- Collected material
┌──
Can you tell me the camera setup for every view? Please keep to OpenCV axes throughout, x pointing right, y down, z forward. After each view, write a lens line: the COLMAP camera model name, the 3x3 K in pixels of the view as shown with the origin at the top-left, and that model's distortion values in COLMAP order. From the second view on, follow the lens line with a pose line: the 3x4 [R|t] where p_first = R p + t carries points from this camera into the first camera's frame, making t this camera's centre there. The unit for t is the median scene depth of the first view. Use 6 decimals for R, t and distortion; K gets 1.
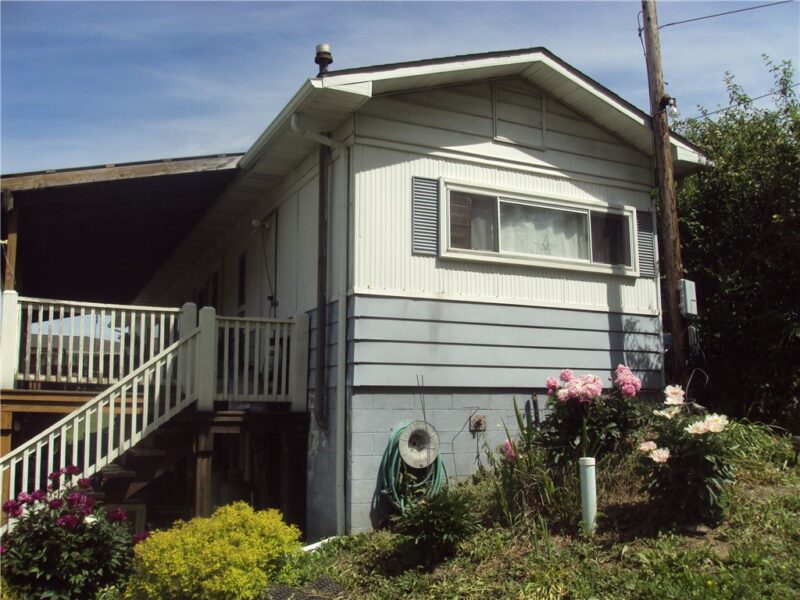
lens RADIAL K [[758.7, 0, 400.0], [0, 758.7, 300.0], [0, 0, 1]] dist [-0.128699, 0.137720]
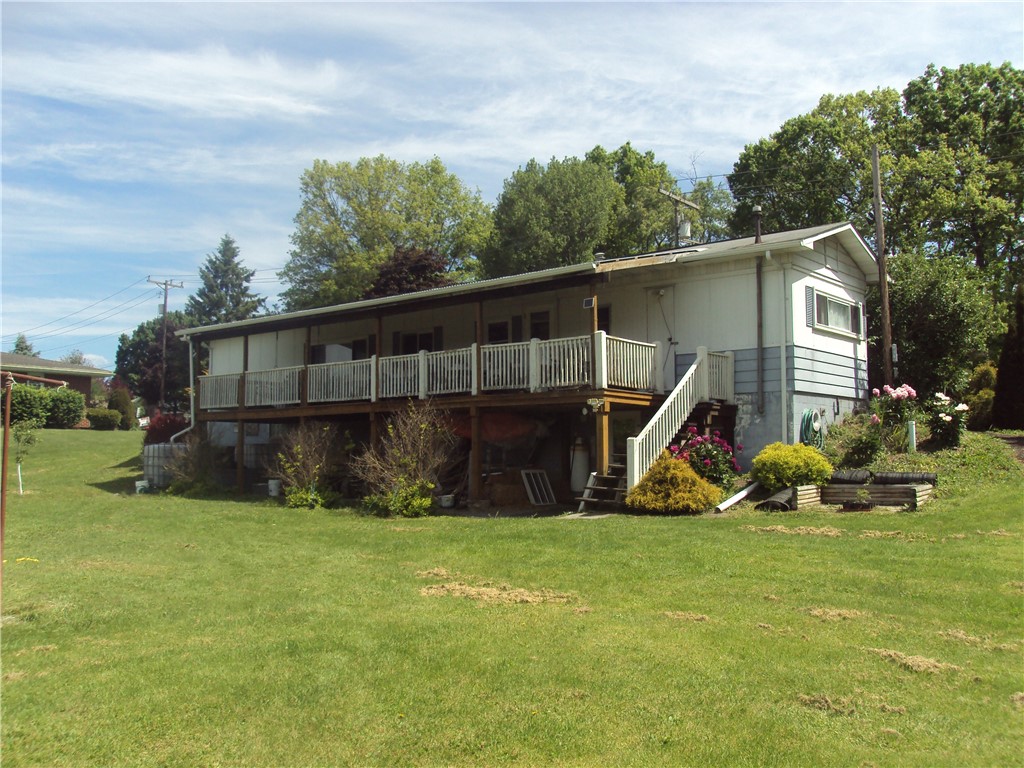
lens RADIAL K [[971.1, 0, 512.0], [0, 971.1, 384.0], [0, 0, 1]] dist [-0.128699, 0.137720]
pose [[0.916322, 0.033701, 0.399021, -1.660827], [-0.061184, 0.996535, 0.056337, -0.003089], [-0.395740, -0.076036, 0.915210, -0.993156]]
└──
- What is expected
Would you write out the data exactly, with no pictures in the copy?

- Completed task
Can you tell me the camera setup for every view? Please keep to OpenCV axes throughout, x pointing right, y down, z forward. After each view, write a lens line: the COLMAP camera model name, the 3x3 K in pixels of the view as shown with the origin at the top-left, and that model's distortion values in COLMAP order. From the second view on, follow the lens line with a pose line: the 3x4 [R|t] where p_first = R p + t carries points from this camera into the first camera's frame, making t this camera's centre there. The unit for t is the median scene depth of the first view. Use 6 decimals for R, t and distortion; K gets 1.
lens RADIAL K [[758.7, 0, 400.0], [0, 758.7, 300.0], [0, 0, 1]] dist [-0.128699, 0.137720]
lens RADIAL K [[971.1, 0, 512.0], [0, 971.1, 384.0], [0, 0, 1]] dist [-0.128699, 0.137720]
pose [[0.916322, 0.033701, 0.399021, -1.660827], [-0.061184, 0.996535, 0.056337, -0.003089], [-0.395740, -0.076036, 0.915210, -0.993156]]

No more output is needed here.